* **What to do**:
Your answer is to be the exact text of the lines from the one containing "swapped: PHOTO FRAME" through the final line of the entries, restated in full, with pictures omitted.

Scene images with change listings
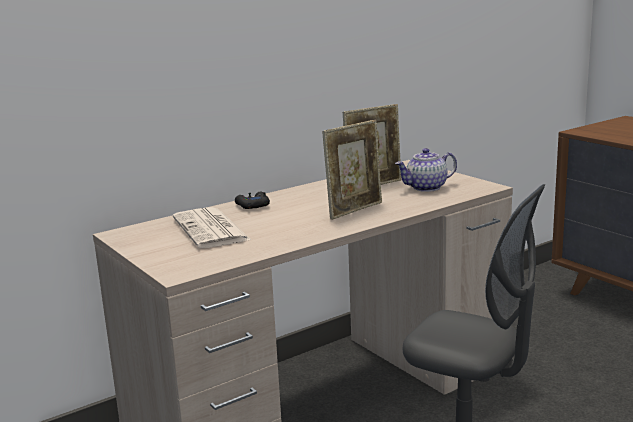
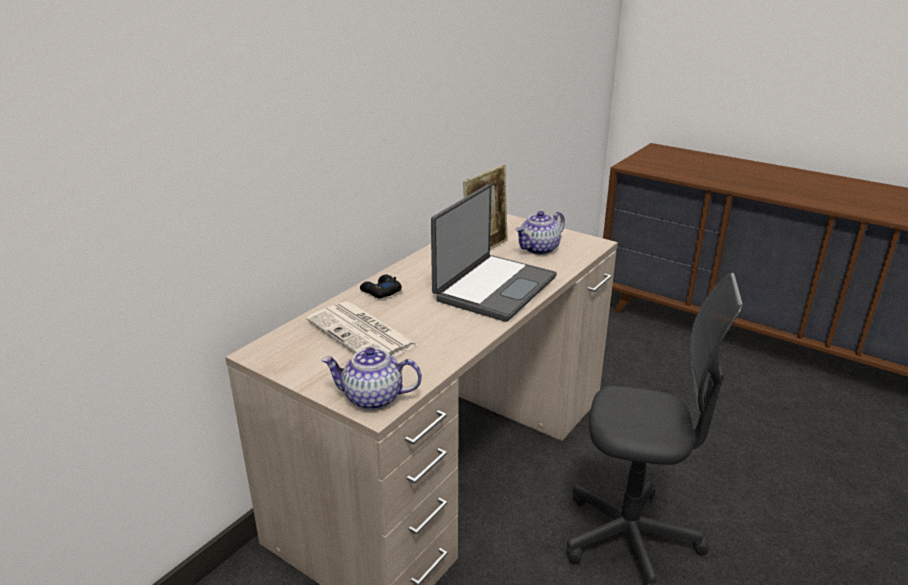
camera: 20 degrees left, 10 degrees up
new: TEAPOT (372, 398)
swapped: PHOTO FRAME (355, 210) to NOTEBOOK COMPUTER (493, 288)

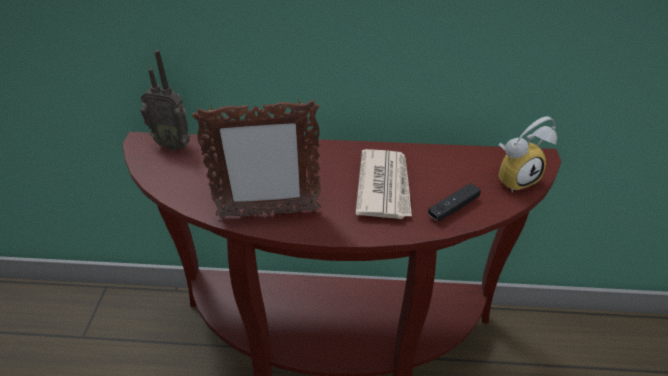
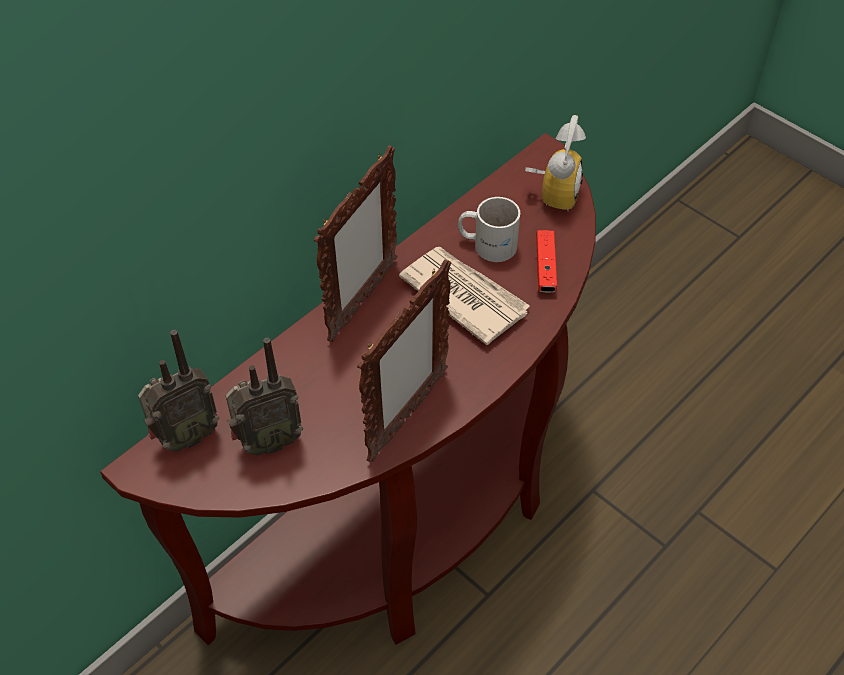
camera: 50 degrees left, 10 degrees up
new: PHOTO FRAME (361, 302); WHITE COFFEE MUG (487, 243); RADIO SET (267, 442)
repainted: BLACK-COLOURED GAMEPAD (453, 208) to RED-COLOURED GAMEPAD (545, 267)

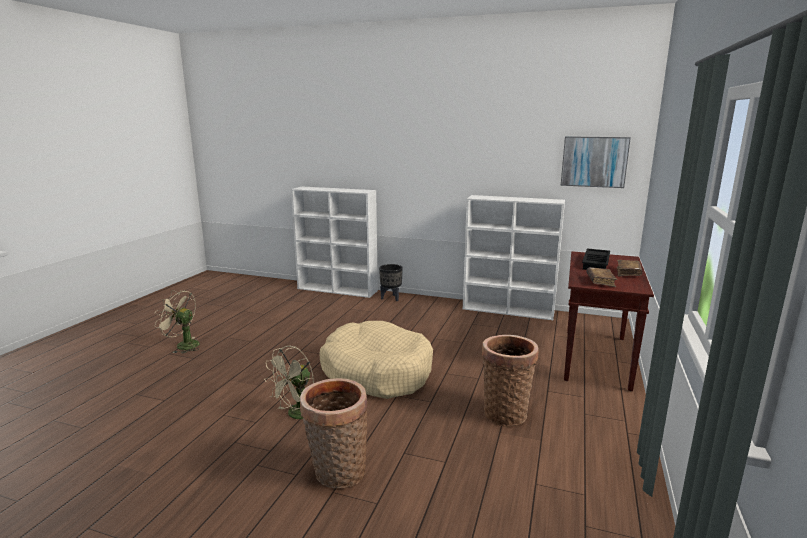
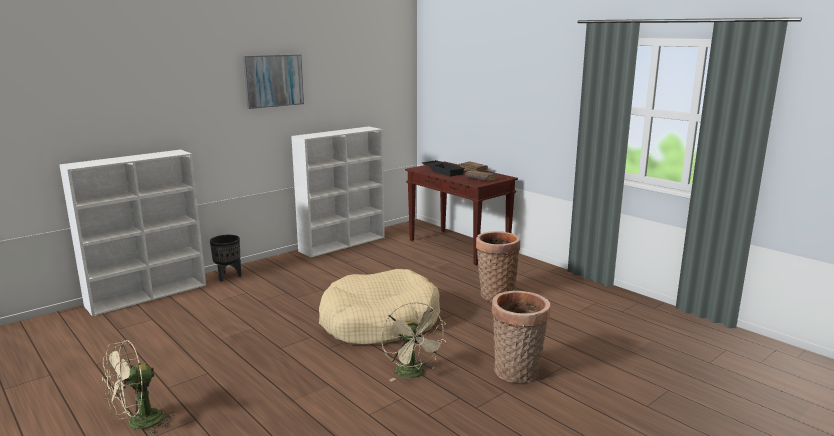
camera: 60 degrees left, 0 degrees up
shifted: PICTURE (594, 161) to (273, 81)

* **Final answer**:
swapped: PHOTO FRAME (355, 210) to NOTEBOOK COMPUTER (493, 288)

camera: 50 degrees left, 10 degrees up
new: PHOTO FRAME (361, 302); WHITE COFFEE MUG (487, 243); RADIO SET (267, 442)
repainted: BLACK-COLOURED GAMEPAD (453, 208) to RED-COLOURED GAMEPAD (545, 267)

camera: 60 degrees left, 0 degrees up
shifted: PICTURE (594, 161) to (273, 81)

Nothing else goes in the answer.